# Action item:
Using the records below, give again exactly the lines from the line that contains "۶- اسکن عکس داوطلب" through the line that contains "امیرالمومنین(ع)", both ends included, and only those.

(Transcribed page contents)
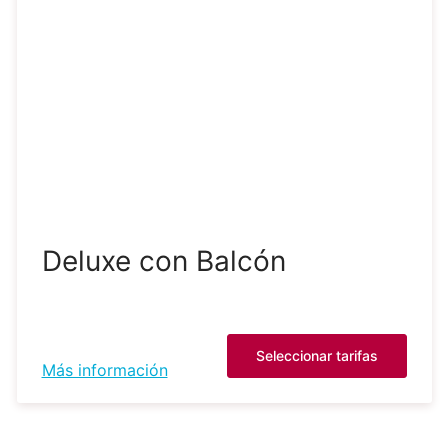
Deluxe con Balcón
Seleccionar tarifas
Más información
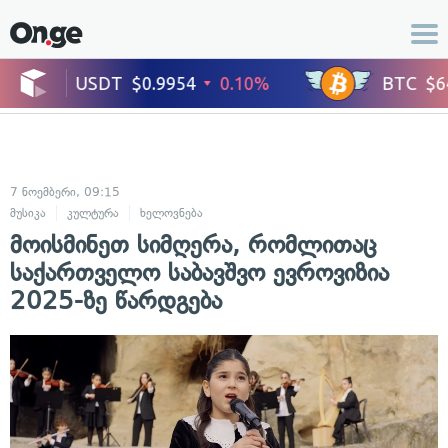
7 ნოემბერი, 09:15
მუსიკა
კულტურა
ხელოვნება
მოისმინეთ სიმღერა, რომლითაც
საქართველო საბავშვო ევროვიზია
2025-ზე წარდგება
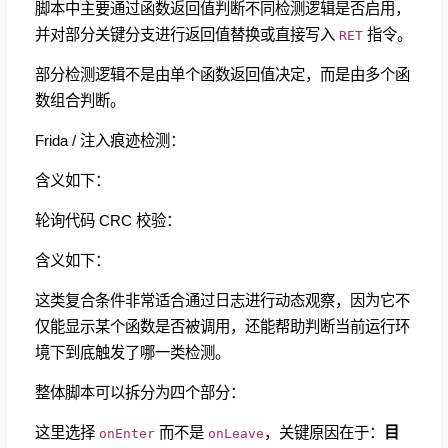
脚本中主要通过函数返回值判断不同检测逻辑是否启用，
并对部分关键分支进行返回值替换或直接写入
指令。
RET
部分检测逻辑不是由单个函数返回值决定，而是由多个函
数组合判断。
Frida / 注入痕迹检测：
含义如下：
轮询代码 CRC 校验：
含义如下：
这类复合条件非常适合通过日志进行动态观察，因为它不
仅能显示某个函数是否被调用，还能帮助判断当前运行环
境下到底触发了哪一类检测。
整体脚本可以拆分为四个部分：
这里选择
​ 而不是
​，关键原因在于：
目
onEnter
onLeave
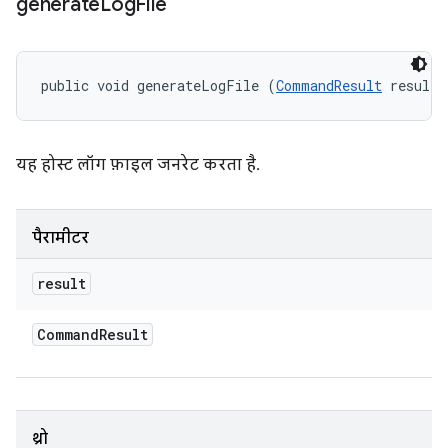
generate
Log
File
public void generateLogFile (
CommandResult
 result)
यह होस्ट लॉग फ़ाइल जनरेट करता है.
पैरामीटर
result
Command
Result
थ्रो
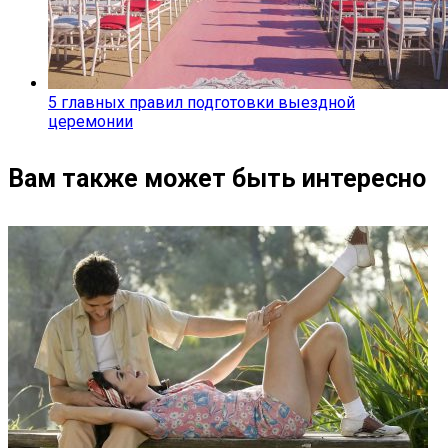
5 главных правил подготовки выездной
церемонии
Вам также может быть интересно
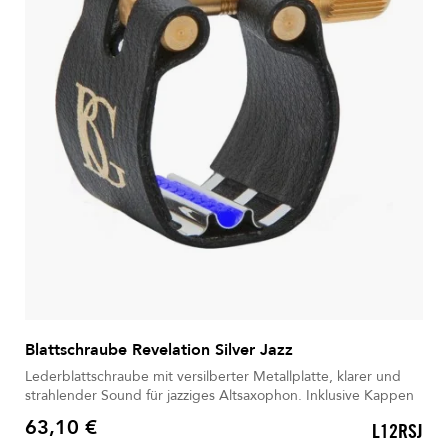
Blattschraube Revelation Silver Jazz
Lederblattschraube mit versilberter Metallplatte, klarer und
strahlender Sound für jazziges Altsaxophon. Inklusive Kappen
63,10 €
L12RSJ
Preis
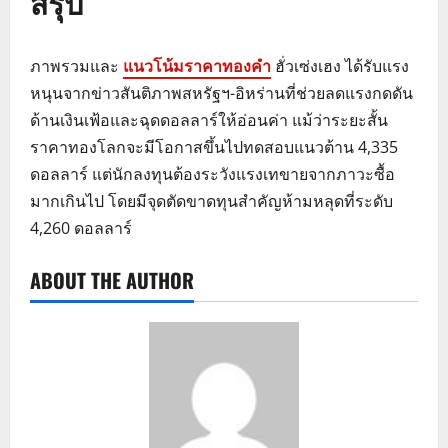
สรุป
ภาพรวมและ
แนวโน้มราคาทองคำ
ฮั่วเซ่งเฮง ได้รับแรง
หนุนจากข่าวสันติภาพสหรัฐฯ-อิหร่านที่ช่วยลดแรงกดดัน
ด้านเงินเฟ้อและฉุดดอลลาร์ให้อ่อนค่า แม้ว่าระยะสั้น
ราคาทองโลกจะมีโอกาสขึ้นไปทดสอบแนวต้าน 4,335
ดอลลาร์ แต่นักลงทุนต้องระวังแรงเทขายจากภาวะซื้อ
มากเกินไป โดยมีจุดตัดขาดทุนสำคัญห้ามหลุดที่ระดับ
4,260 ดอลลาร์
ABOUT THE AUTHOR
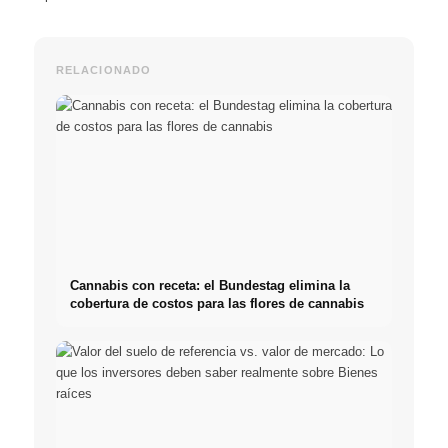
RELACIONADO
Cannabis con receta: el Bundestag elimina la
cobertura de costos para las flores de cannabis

---

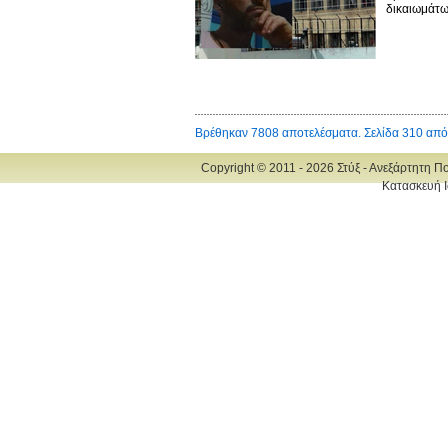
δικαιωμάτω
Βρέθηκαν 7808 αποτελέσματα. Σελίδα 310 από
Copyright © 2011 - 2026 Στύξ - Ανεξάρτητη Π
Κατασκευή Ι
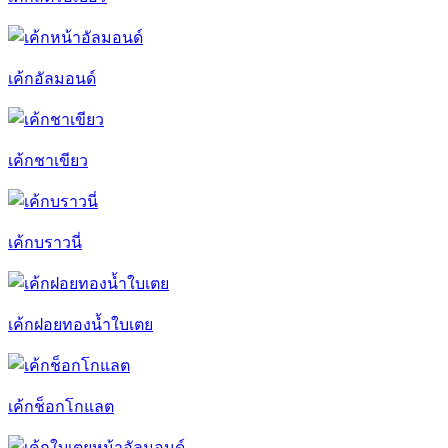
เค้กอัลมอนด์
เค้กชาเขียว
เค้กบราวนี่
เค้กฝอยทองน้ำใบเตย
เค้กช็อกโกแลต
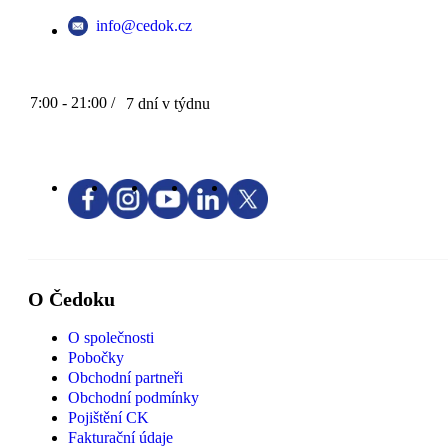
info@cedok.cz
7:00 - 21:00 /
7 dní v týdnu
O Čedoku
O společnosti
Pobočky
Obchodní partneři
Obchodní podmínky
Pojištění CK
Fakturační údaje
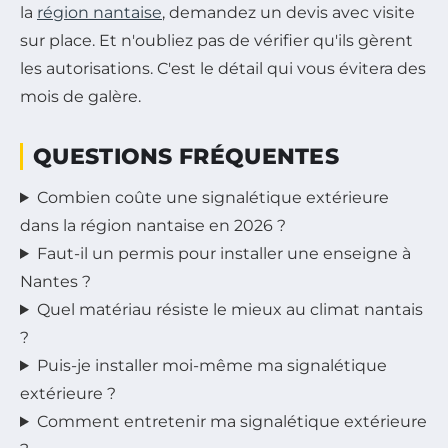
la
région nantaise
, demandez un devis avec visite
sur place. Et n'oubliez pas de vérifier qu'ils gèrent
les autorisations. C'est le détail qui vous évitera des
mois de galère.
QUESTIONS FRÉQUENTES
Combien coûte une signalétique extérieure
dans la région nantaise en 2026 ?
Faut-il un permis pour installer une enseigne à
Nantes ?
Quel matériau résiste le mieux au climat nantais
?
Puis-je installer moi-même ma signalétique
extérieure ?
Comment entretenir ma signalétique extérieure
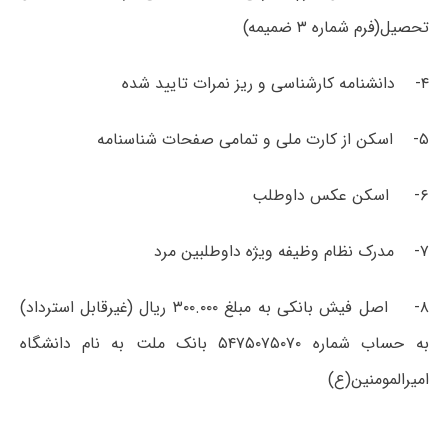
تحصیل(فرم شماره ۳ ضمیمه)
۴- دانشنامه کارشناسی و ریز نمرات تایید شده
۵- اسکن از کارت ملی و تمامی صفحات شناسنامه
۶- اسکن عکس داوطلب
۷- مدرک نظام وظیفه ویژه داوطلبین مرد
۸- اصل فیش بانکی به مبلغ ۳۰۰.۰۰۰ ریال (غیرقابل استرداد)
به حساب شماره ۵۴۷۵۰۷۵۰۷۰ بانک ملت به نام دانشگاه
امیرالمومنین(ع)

* * *

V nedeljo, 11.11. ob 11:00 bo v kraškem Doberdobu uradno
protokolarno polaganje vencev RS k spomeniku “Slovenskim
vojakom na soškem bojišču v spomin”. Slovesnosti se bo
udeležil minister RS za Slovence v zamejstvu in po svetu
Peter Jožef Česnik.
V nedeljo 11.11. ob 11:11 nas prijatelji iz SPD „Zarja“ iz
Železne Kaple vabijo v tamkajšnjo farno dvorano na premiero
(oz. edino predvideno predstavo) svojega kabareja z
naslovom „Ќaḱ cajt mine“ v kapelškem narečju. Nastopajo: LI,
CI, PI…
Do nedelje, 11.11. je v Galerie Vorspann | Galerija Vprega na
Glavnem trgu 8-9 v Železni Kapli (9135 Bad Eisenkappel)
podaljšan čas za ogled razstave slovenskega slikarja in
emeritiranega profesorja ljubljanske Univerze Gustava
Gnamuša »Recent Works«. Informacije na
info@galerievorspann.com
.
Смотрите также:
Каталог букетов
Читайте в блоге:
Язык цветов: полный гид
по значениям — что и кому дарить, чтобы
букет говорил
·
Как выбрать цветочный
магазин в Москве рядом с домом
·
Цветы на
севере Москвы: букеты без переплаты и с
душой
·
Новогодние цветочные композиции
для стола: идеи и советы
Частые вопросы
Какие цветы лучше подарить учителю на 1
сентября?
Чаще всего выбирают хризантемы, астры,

# Answer to this task:
۶- اسکن عکس داوطلب
۷- مدرک نظام وظیفه ویژه داوطلبین مرد
۸- اصل فیش بانکی به مبلغ ۳۰۰.۰۰۰ ریال (غیرقابل استرداد)
به حساب شماره ۵۴۷۵۰۷۵۰۷۰ بانک ملت به نام دانشگاه
امیرالمومنین(ع)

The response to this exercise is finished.